Hidéo fait de longs monologues sans réponse et c’est lorsque les zombies attaquent tout le monde qu’il se sent enfin en vie et commence à chercher des réponses. Il est vrai qu’au début de la série, j’ai pensé qu’il fallait changer la façon de penser dans la société japonaise, mais quand le séisme est arrivé en 2011, la réalité a dépassé la fiction. Bien évidemment, ça a été un moment de profonde remise en question pour nous tous. Au début, j’ai voulu choquer puis je me suis ravisé et j’ai décidé d’être plus subtil.
En quoi la catastrophe de Fukushima a-t-elle impacté votre travail sur I AM A HERO ?
Avant le séisme, les Japonais vivaient dans une période tranquille, paisiblement. C’était facile de montrer des états de destruction car cela faisait juste appel à l’imaginaire, nous étions bien loindu réel et nous avons oublié d’où vient notre fascination pour le chaos… Après le tsunami, l’horreur était là et l’insécurité due au nucléaire bien présente. C’est devenu plus difficile et sensible de montrer des scènes de violence. Ce fut compliqué de modérer le niveau de violence puisque la série était déjà bien lancée, mais je m’efforce d’en parler d’une autre manière, en la suggérant, en l’exprimant indirectement … ce qui est peut être même beaucoup plus effrayant au final !
Plus qu’une simple série post-apocalyptique, I AM A HERO peut-il être perçu comme un pamphlet contre la société japonaise ?
Oui, car dès notre plus jeune âge au Japon, nous apprenons à suivre les règles et à vivre en société. Comment ? Pourquoi ? Personne ne nous laisse le temps de nous poser ces questions. On nous fourre simplement dans le crâne les manières d’être et d’agir sans explication.
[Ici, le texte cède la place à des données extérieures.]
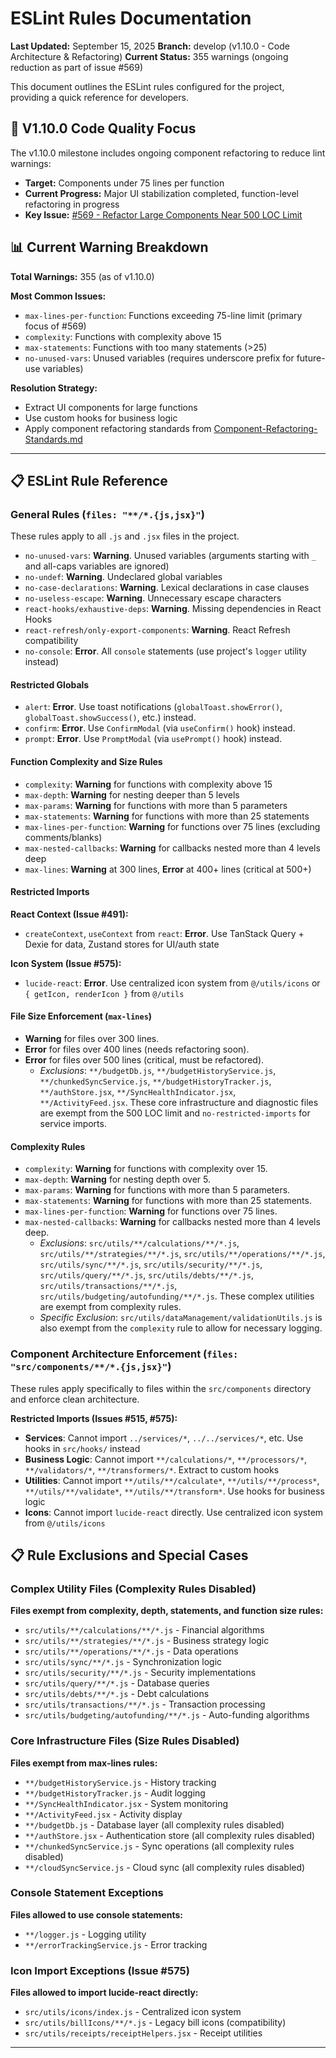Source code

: # ESLint Rules Documentation

**Last Updated:** September 15, 2025
**Branch:** develop (v1.10.0 - Code Architecture & Refactoring)
**Current Status:** 355 warnings (ongoing reduction as part of issue #569)

This document outlines the ESLint rules configured for the project, providing a quick reference for developers.

## 🎯 V1.10.0 Code Quality Focus

The v1.10.0 milestone includes ongoing component refactoring to reduce lint warnings:

- **Target:** Components under 75 lines per function
- **Current Progress:** Major UI stabilization completed, function-level refactoring in progress
- **Key Issue:** [#569 - Refactor Large Components Near 500 LOC Limit](https://github.com/thef4tdaddy/violet-vault/issues/569)

## 📊 Current Warning Breakdown

**Total Warnings:** 355 (as of v1.10.0)

**Most Common Issues:**

- `max-lines-per-function`: Functions exceeding 75-line limit (primary focus of #569)
- `complexity`: Functions with complexity above 15
- `max-statements`: Functions with too many statements (>25)
- `no-unused-vars`: Unused variables (requires underscore prefix for future-use variables)

**Resolution Strategy:**

- Extract UI components for large functions
- Use custom hooks for business logic
- Apply component refactoring standards from [Component-Refactoring-Standards.md](Component-Refactoring-Standards.md)

---

## 📋 ESLint Rule Reference

### General Rules (`files: "**/*.{js,jsx}"`)

These rules apply to all `.js` and `.jsx` files in the project.

- `no-unused-vars`: **Warning**. Unused variables (arguments starting with `_` and all-caps variables are ignored)
- `no-undef`: **Warning**. Undeclared global variables
- `no-case-declarations`: **Warning**. Lexical declarations in case clauses
- `no-useless-escape`: **Warning**. Unnecessary escape characters
- `react-hooks/exhaustive-deps`: **Warning**. Missing dependencies in React Hooks
- `react-refresh/only-export-components`: **Warning**. React Refresh compatibility
- `no-console`: **Error**. All `console` statements (use project's `logger` utility instead)

#### Restricted Globals

- `alert`: **Error**. Use toast notifications (`globalToast.showError()`, `globalToast.showSuccess()`, etc.) instead.
- `confirm`: **Error**. Use `ConfirmModal` (via `useConfirm()` hook) instead.
- `prompt`: **Error**. Use `PromptModal` (via `usePrompt()` hook) instead.

#### Function Complexity and Size Rules

- `complexity`: **Warning** for functions with complexity above 15
- `max-depth`: **Warning** for nesting deeper than 5 levels
- `max-params`: **Warning** for functions with more than 5 parameters
- `max-statements`: **Warning** for functions with more than 25 statements
- `max-lines-per-function`: **Warning** for functions over 75 lines (excluding comments/blanks)
- `max-nested-callbacks`: **Warning** for callbacks nested more than 4 levels deep
- `max-lines`: **Warning** at 300 lines, **Error** at 400+ lines (critical at 500+)

#### Restricted Imports

**React Context (Issue #491):**

- `createContext`, `useContext` from `react`: **Error**. Use TanStack Query + Dexie for data, Zustand stores for UI/auth state

**Icon System (Issue #575):**

- `lucide-react`: **Error**. Use centralized icon system from `@/utils/icons` or `{ getIcon, renderIcon }` from `@/utils`

#### File Size Enforcement (`max-lines`)

- **Warning** for files over 300 lines.
- **Error** for files over 400 lines (needs refactoring soon).
- **Error** for files over 500 lines (critical, must be refactored).
  - _Exclusions_: `**/budgetDb.js`, `**/budgetHistoryService.js`, `**/chunkedSyncService.js`, `**/budgetHistoryTracker.js`, `**/authStore.jsx`, `**/SyncHealthIndicator.jsx`, `**/ActivityFeed.jsx`. These core infrastructure and diagnostic files are exempt from the 500 LOC limit and `no-restricted-imports` for service imports.

#### Complexity Rules

- `complexity`: **Warning** for functions with complexity over 15.
- `max-depth`: **Warning** for nesting depth over 5.
- `max-params`: **Warning** for functions with more than 5 parameters.
- `max-statements`: **Warning** for functions with more than 25 statements.
- `max-lines-per-function`: **Warning** for functions over 75 lines.
- `max-nested-callbacks`: **Warning** for callbacks nested more than 4 levels deep.
  - _Exclusions_: `src/utils/**/calculations/**/*.js`, `src/utils/**/strategies/**/*.js`, `src/utils/**/operations/**/*.js`, `src/utils/sync/**/*.js`, `src/utils/security/**/*.js`, `src/utils/query/**/*.js`, `src/utils/debts/**/*.js`, `src/utils/transactions/**/*.js`, `src/utils/budgeting/autofunding/**/*.js`. These complex utilities are exempt from complexity rules.
  - _Specific Exclusion_: `src/utils/dataManagement/validationUtils.js` is also exempt from the `complexity` rule to allow for necessary logging.

### Component Architecture Enforcement (`files: "src/components/**/*.{js,jsx}"`)

These rules apply specifically to files within the `src/components` directory and enforce clean architecture.

**Restricted Imports (Issues #515, #575):**

- **Services**: Cannot import `../services/*`, `../../services/*`, etc. Use hooks in `src/hooks/` instead
- **Business Logic**: Cannot import `**/calculations/*`, `**/processors/*`, `**/validators/*`, `**/transformers/*`. Extract to custom hooks
- **Utilities**: Cannot import `**/utils/**/calculate*`, `**/utils/**/process*`, `**/utils/**/validate*`, `**/utils/**/transform*`. Use hooks for business logic
- **Icons**: Cannot import `lucide-react` directly. Use centralized icon system from `@/utils/icons`

## 📋 Rule Exclusions and Special Cases

### Complex Utility Files (Complexity Rules Disabled)

**Files exempt from complexity, depth, statements, and function size rules:**

- `src/utils/**/calculations/**/*.js` - Financial algorithms
- `src/utils/**/strategies/**/*.js` - Business strategy logic
- `src/utils/**/operations/**/*.js` - Data operations
- `src/utils/sync/**/*.js` - Synchronization logic
- `src/utils/security/**/*.js` - Security implementations
- `src/utils/query/**/*.js` - Database queries
- `src/utils/debts/**/*.js` - Debt calculations
- `src/utils/transactions/**/*.js` - Transaction processing
- `src/utils/budgeting/autofunding/**/*.js` - Auto-funding algorithms

### Core Infrastructure Files (Size Rules Disabled)

**Files exempt from max-lines rules:**

- `**/budgetHistoryService.js` - History tracking
- `**/budgetHistoryTracker.js` - Audit logging
- `**/SyncHealthIndicator.jsx` - System monitoring
- `**/ActivityFeed.jsx` - Activity display
- `**/budgetDb.js` - Database layer (all complexity rules disabled)
- `**/authStore.jsx` - Authentication store (all complexity rules disabled)
- `**/chunkedSyncService.js` - Sync operations (all complexity rules disabled)
- `**/cloudSyncService.js` - Cloud sync (all complexity rules disabled)

### Console Statement Exceptions

**Files allowed to use console statements:**

- `**/logger.js` - Logging utility
- `**/errorTrackingService.js` - Error tracking

### Icon Import Exceptions (Issue #575)

**Files allowed to import lucide-react directly:**

- `src/utils/icons/index.js` - Centralized icon system
- `src/utils/billIcons/**/*.js` - Legacy bill icons (compatibility)
- `src/utils/receipts/receiptHelpers.jsx` - Receipt utilities

---
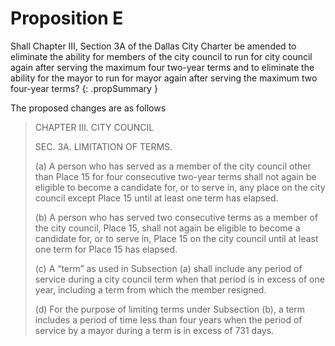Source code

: # Proposition E

Shall Chapter III, Section 3A of the Dallas City Charter be amended to eliminate the ability for members of the city council to run for city council again after serving the maximum four two-year terms and to eliminate the ability for the mayor to run for mayor again after serving the maximum two four-year terms?
{: .propSummary }

The proposed changes are as follows

> CHAPTER III. CITY COUNCIL
>
> SEC. 3A. LIMITATION OF TERMS.
>
> (a) A person who has served as a member of the city council other than Place 15 for four <span class="diffRemoved">consecutive</span> two-year terms shall not again be eligible to become a candidate for, or to serve in, any place on the city council except Place 15 <span class="diffRemoved">until at least one term has elapsed</span>.
>
> (b) A person who has served two <span class="diffRemoved">consecutive</span> terms as a member of the city council, Place 15, shall not again be eligible to become a candidate for, or to serve in, Place 15 on the city council <span class="diffRemoved">until at least one term for Place 15 has elapsed</span>.
>
> (c) A “term” as used in Subsection (a) shall include any period of service during a city council term when that period is in excess of one year, including a term from which the member resigned.
>
> (d) For the purpose of limiting terms under Subsection (b), a term includes a period of time less than four years when the period of service by a mayor during a term is in excess of 731 days. 
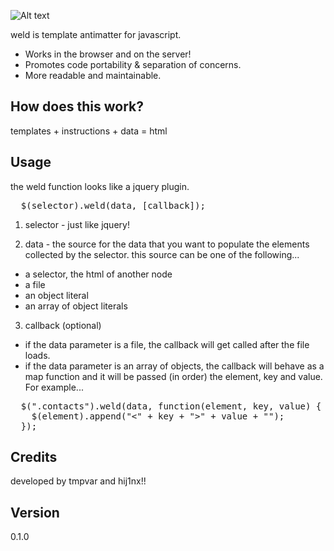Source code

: 

![Alt text](https://github.com/hij1nx/Weld/raw/master/demo/public/img/weld.png)

weld is template antimatter for javascript. 

- Works in the browser and on the server!
- Promotes code portability & separation of concerns.
- More readable and maintainable.

## How does this work?

templates + instructions + data = html

## Usage

the weld function looks like a jquery plugin.
<pre>
  $(selector).weld(data, [callback]);
</pre>

1) selector - just like jquery!

2) data - the source for the data that you want to populate the elements collected by the selector. this source can be one of the following...<br/>

- a selector, the html of another node<br/>
- a file<br/>
- an object literal<br/>
- an array of object literals<br/>

3) callback (optional) 

- if the data parameter is a file, the callback will get called after the file loads.
- if the data parameter is an array of objects, the callback will behave as a map function and it will be passed (in order) the element, key and value. For example...

<pre>
  $(".contacts").weld(data, function(element, key, value) {
    $(element).append("<" + key + ">" + value + "</" + key + ">");
  });  
</pre>

## Credits
developed by tmpvar and hij1nx!!

## Version
0.1.0
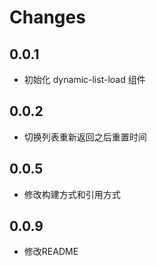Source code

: # Changes

## 0.0.1

* 初始化 dynamic-list-load 组件

## 0.0.2

* 切换列表重新返回之后重置时间

## 0.0.5

* 修改构建方式和引用方式

## 0.0.9

* 修改README
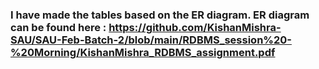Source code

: ###  I have made the tables based on the ER diagram. ER diagram can be found here : https://github.com/KishanMishra-SAU/SAU-Feb-Batch-2/blob/main/RDBMS_session%20-%20Morning/KishanMishra_RDBMS_assignment.pdf
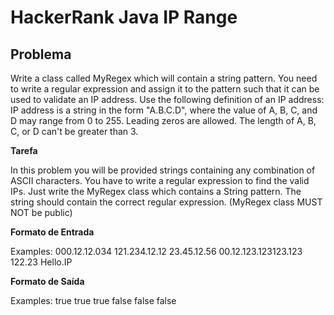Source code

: # HackerRank Java IP Range

## Problema

Write a class called MyRegex which will contain a string pattern. You need to write a regular expression and assign it to the pattern such that it can be used to validate an IP address. Use the following definition of an IP address:
IP address is a string in the form "A.B.C.D", where the value of A, B, C, and D may range from 0 to 255. Leading zeros are allowed. The length of A, B, C, or D can't be greater than 3.

**Tarefa**

In this problem you will be provided strings containing any combination of ASCII characters. You have to write a regular expression to find the valid IPs.
Just write the MyRegex class which contains a String pattern. The string should contain the correct regular expression.
(MyRegex class MUST NOT be public)

**Formato de Entrada**

Examples:
000.12.12.034
121.234.12.12
23.45.12.56
00.12.123.123123.123
122.23
Hello.IP

**Formato de Saída**

Examples:
true
true
true
false
false
false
Ainsi, l’ordre est maintenu et la société peut continuer à fonctionner. Mais quand tout se dérègle, que l’ordre est rompu, que se passe-t-il ? Nous sommes alors amenés à réfléchir à tout ça par nous- même pour pouvoir définir la société dans laquelle nous voulons vivre.
Entretien réalisé par Antonin Lacomme à Bruxelles, lors du festival Made in Asia en mars 2013. Interview publié dans Coyote Mag n°46.